Ama her şeye rağmen Pink Martini işte bu. Bambaşka bir albenisi var onların. Çıktığımda hala yüzümde bir gülümseme ile

je ne veux pas travailler,
je ne veux pas dejeuner,
je veux seulement oublier et plus je fume

diye dolanıyordum! Hepsini çaldılar yahu beklemiyordum valla son albümden giderler diye düşünüyordum ama yanılttılar. Let's Never Stop Falling In Love, Sympathique, Hey Eugene, And Then You're Gone ve tabii ki Qué Sera Sera. Ekstradan da bir Katibim türküsü :).

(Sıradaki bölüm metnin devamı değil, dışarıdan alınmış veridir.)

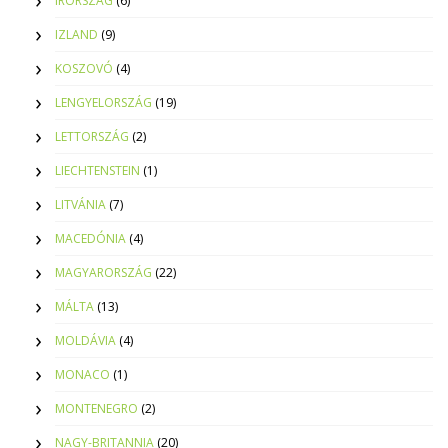
ÍRORSZÁG
(6)
IZLAND
(9)
KOSZOVÓ
(4)
LENGYELORSZÁG
(19)
LETTORSZÁG
(2)
LIECHTENSTEIN
(1)
LITVÁNIA
(7)
MACEDÓNIA
(4)
MAGYARORSZÁG
(22)
MÁLTA
(13)
MOLDÁVIA
(4)
MONACO
(1)
MONTENEGRO
(2)
NAGY-BRITANNIA
(20)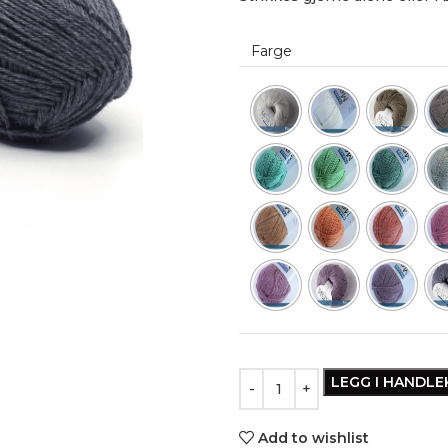
Farge
LEGG I HANDL
Add to wishlist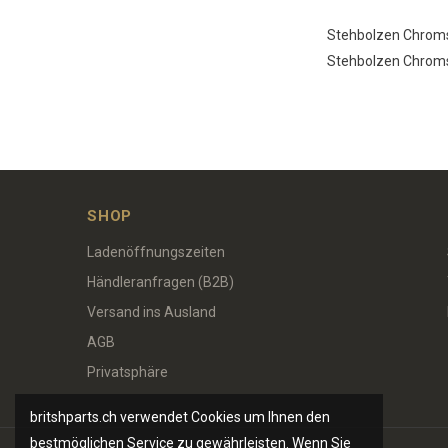
Stehbolzen Chromst
Stehbolzen Chromst
SHOP
Ladenöffnungszeiten
Händleranfragen (B2B)
Versand ins Ausland
AGB
Privatsphäre
britshparts.ch verwendet Cookies um Ihnen den
bestmöglichen Service zu gewährleisten. Wenn Sie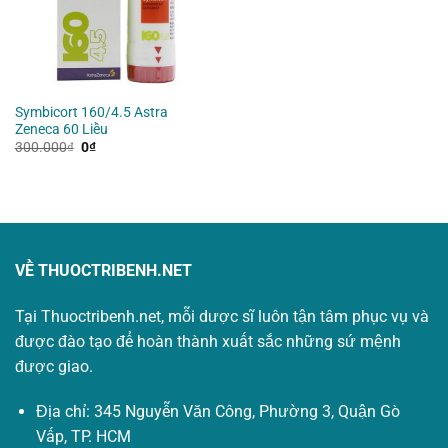
Symbicort 160/4.5 Astra
Zeneca 60 Liều
Giá
Giá
300.000
₫
0
₫
gốc
hiện
là:
tại
300.000₫.
là:
0₫.
VỀ THUOCTRIBENH.NET
Tại Thuoctribenh.net, mỗi dược sĩ luôn tận tâm phục vụ và
được đào tạo để hoàn thành xuất sắc những sứ mệnh
được giao.
Địa chỉ: 345 Nguyễn Văn Công, Phường 3, Quận Gò
Vấp, TP. HCM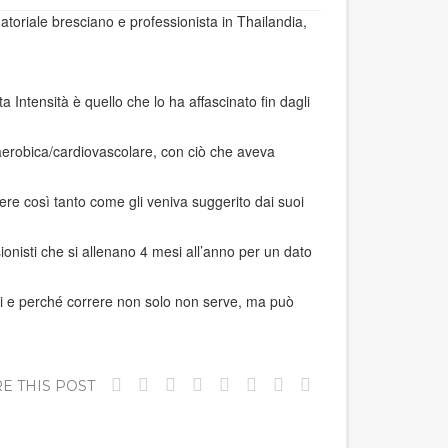
atoriale bresciano e professionista in Thailandia,
Intensità è quello che lo ha affascinato fin dagli
 aerobica/cardiovascolare, con ciò che aveva
re così tanto come gli veniva suggerito dai suoi
onisti che si allenano 4 mesi all’anno per un dato
vinti e perché correre non solo non serve, ma può
E THIS POST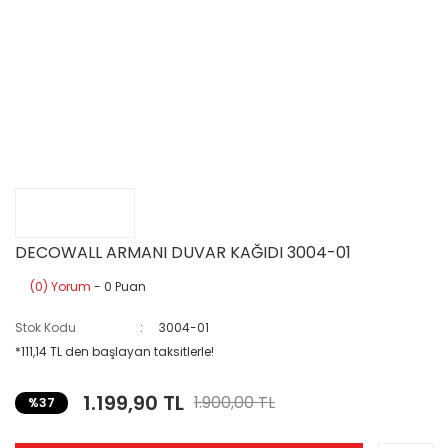
DECOWALL ARMANI DUVAR KAĞIDI 3004-01
(0) Yorum
- 0 Puan
Stok Kodu
3004-01
*111,14 TL den başlayan taksitlerle!
1.199,90 TL
1.900,00 TL
%37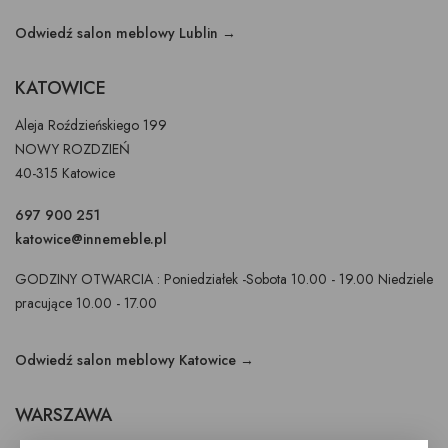
Odwiedź salon meblowy Lublin →
KATOWICE
Aleja Roździeńskiego 199
NOWY ROZDZIEŃ
40-315 Katowice
697 900 251
katowice@innemeble.pl
GODZINY OTWARCIA : Poniedziałek -Sobota 10.00 - 19.00 Niedziele
pracujące 10.00 - 17.00
Odwiedź salon meblowy Katowice →
WARSZAWA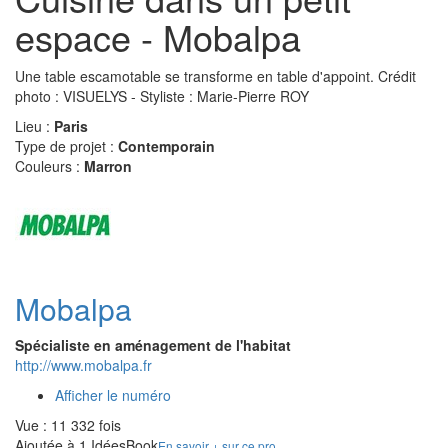
espace - Mobalpa
Une table escamotable se transforme en table d'appoint. Crédit
photo : VISUELYS - Styliste : Marie-Pierre ROY
Lieu :
Paris
Type de projet :
Contemporain
Couleurs :
Marron
Mobalpa
Spécialiste en aménagement de l'habitat
http://www.mobalpa.fr
Afficher le numéro
Vue : 11 332 fois
Ajoutée à 1 IdéesBook
En savoir + sur ce pro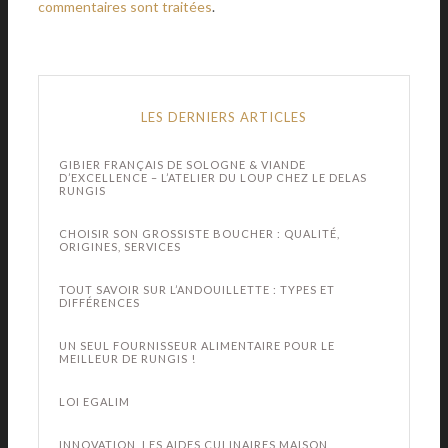
commentaires sont traitées
.
LES DERNIERS ARTICLES
GIBIER FRANÇAIS DE SOLOGNE & VIANDE
D’EXCELLENCE – L’ATELIER DU LOUP CHEZ LE DELAS
RUNGIS
CHOISIR SON GROSSISTE BOUCHER : QUALITÉ,
ORIGINES, SERVICES
TOUT SAVOIR SUR L’ANDOUILLETTE : TYPES ET
DIFFÉRENCES
UN SEUL FOURNISSEUR ALIMENTAIRE POUR LE
MEILLEUR DE RUNGIS !
LOI EGALIM
INNOVATION, LES AIDES CULINAIRES MAISON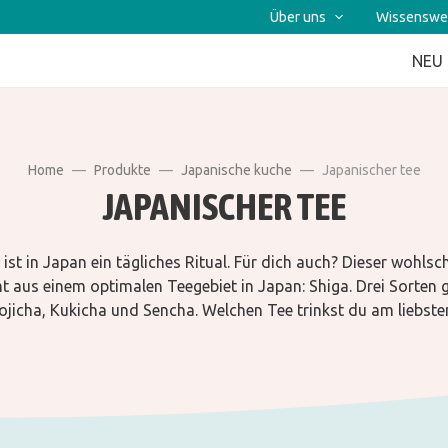
Über uns
Wissenswe
NEU
Home
Produkte
Japanische kuche
Japanischer tee
JAPANISCHER TEE
 ist in Japan ein tägliches Ritual. Für dich auch? Dieser wohl
 aus einem optimalen Teegebiet in Japan: Shiga. Drei Sorten g
ojicha, Kukicha und Sencha. Welchen Tee trinkst du am liebste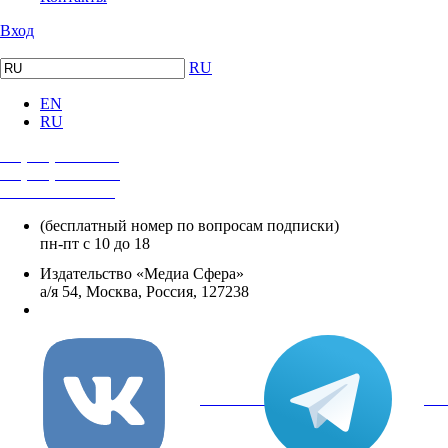
Вход
RU
EN
RU
+7 (495) 482-4118
+7 (495) 482-4329
+8 800 250-18-12
(бесплатный номер по вопросам подписки)
пн-пт с 10 до 18
Издательство «Медиа Сфера»
а/я 54, Москва, Россия, 127238
info@mediasphera.ru
вКонтакте
Tel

Kısacası acısıyla tatlısıyla ülkemizden bir kez daha Pink Martini geçmiş bulundu. Başka konserlerde görüşmek üzere!



This was supposed to be a positive review post, but sometimes things do not happen in the way be desire.

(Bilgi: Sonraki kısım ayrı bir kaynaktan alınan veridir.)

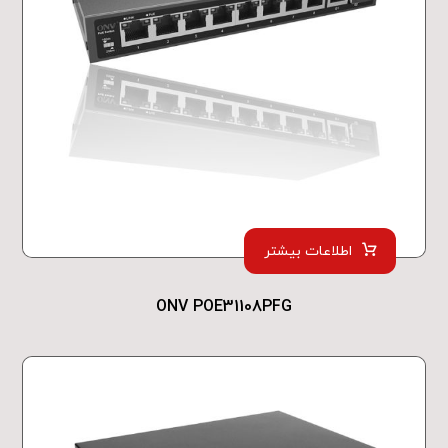
اطلاعات بیشتر
ONV POE31108PFG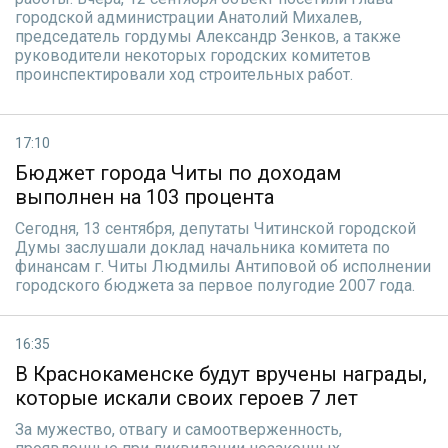
городской администрации Анатолий Михалев,
председатель гордумы Александр Зенков, а также
руководители некоторых городских комитетов
проинспектировали ход строительных работ.
17:10
Бюджет города Читы по доходам
выполнен на 103 процента
Сегодня, 13 сентября, депутаты Читинской городской
Думы заслушали доклад начальника комитета по
финансам г. Читы Людмилы Антиповой об исполнении
городского бюджета за первое полугодие 2007 года.
16:35
В Краснокаменске будут вручены награды,
которые искали своих героев 7 лет
За мужество, отвагу и самоотверженность,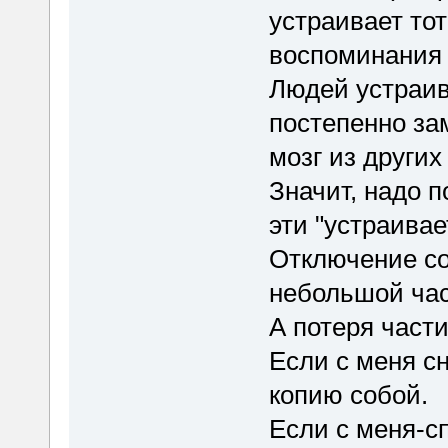
устраивает тот
воспоминания (
Людей устраива
постепенно за
мозг из других
Значит, надо 
эти "устраива
Отключение со
небольшой час
А потеря част
Если с меня сн
копию собой.
Если с меня-сп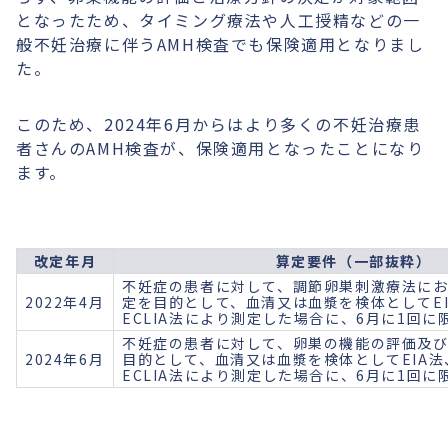
となったため、タイミング療法や人工授精などの一
般不妊治療に伴うAMH検査でも保険適用となりまし
た。
このため、2024年6月からはより多くの不妊治療患
者さんのAMH検査が、保険適用となったことになり
ます。
改定年月
算定要件（一部抜粋）
不妊症の患者に対して、調節卵巣刺激療法に
2022年4月
定を目的として、血清又は血漿を検体としてEIA
ECLIA法により測定した場合に、6月に1回
不妊症の患者に対して、卵巣の機能の評価及
2024年6月
目的として、血清又は血漿を検体としてEIA法、
ECLIA法により測定した場合に、6月に1回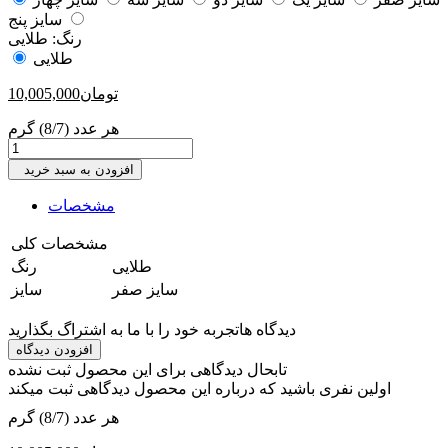
سایز پنج
رنگ:
طلایی
طلایی
تومان
10,005,000
هر عدد (8/7) گرم
افزودن به سبد خرید
مشخصات
مشخصات کلی
‎طلایی
رنگ
‎سایز صفر
سایز
دیدگاه ها
تجربه خود را با ما به اشتراگ بگذارید
افزودن دیدگاه
تابحال دیدگاهی برای این محصول ثبت نشده
اولین نفری باشید که درباره این محصول دیدگاهی ثبت میکند
هر عدد (8/7) گرم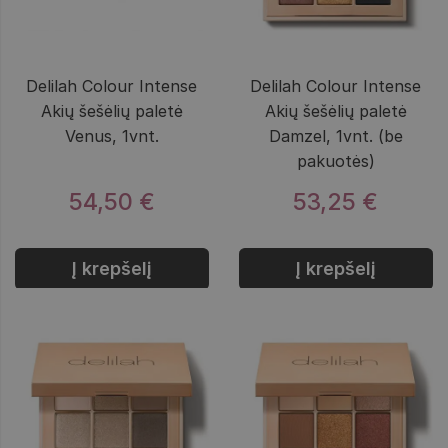
Delilah Colour Intense
Delilah Colour Intense
Akių šešėlių paletė
Akių šešėlių paletė
Venus, 1vnt.
Damzel, 1vnt. (be
pakuotės)
54,50 €
53,25 €
Į krepšelį
Į krepšelį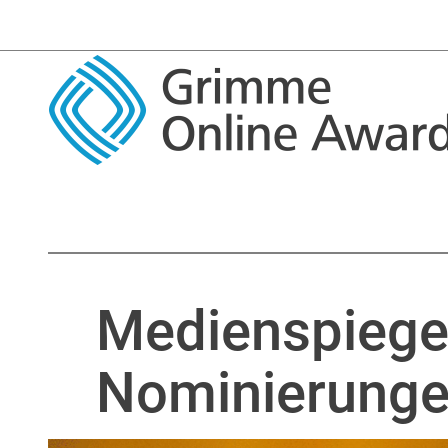
Medienspiege
Nominierung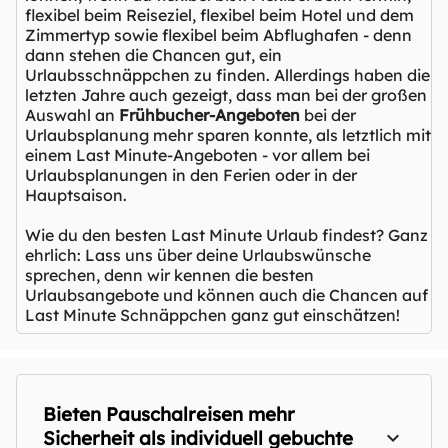
flexibel beim Reiseziel, flexibel beim Hotel und dem
Zimmertyp sowie flexibel beim Abflughafen - denn
dann stehen die Chancen gut, ein
Urlaubsschnäppchen zu finden. Allerdings haben die
letzten Jahre auch gezeigt, dass man bei der großen
Auswahl an
Frühbucher-Angeboten
bei der
Urlaubsplanung mehr sparen konnte, als letztlich mit
einem Last Minute-Angeboten - vor allem bei
Urlaubsplanungen in den Ferien oder in der
Hauptsaison.
Wie du den besten Last Minute Urlaub findest? Ganz
ehrlich: Lass uns über deine Urlaubswünsche
sprechen, denn wir kennen die besten
Urlaubsangebote und können auch die Chancen auf
Last Minute Schnäppchen ganz gut einschätzen!
Bieten Pauschalreisen mehr
Sicherheit als individuell gebuchte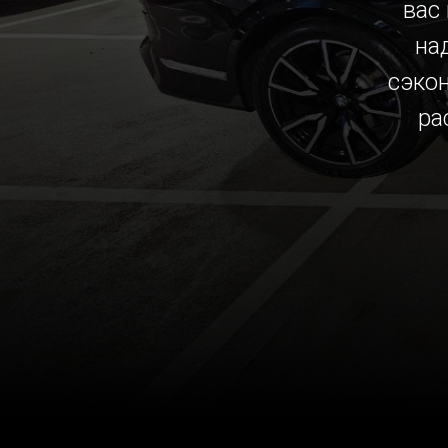
вас
на
сэко
ра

Pink Martini concert at METU Vişnelik Tesisi was very good for the ones who could get in and enjoy music regardless of many distractions. Although it was announced that tickets were available at the entrance, people faced a big SOLD OUT shock! If you were continuous and bought your tickets from Biletix “The ticket master company”, you needed to wait a long queue in order to reach your already paid ticket. If you were lucky enough to get in, there was a so called ‘concert crowd’. Everyone (regardless of a small crowd) was sitting and if you were standing up, dancing a little, people were warning you, claiming they were not able to see the stage! We couldn’t understand the point, there is no stage show, were not watching an open-air theater, IT IS A CONCERT! Luckily we didn’t let anyone ruin our night and enjoyed it as much as possible.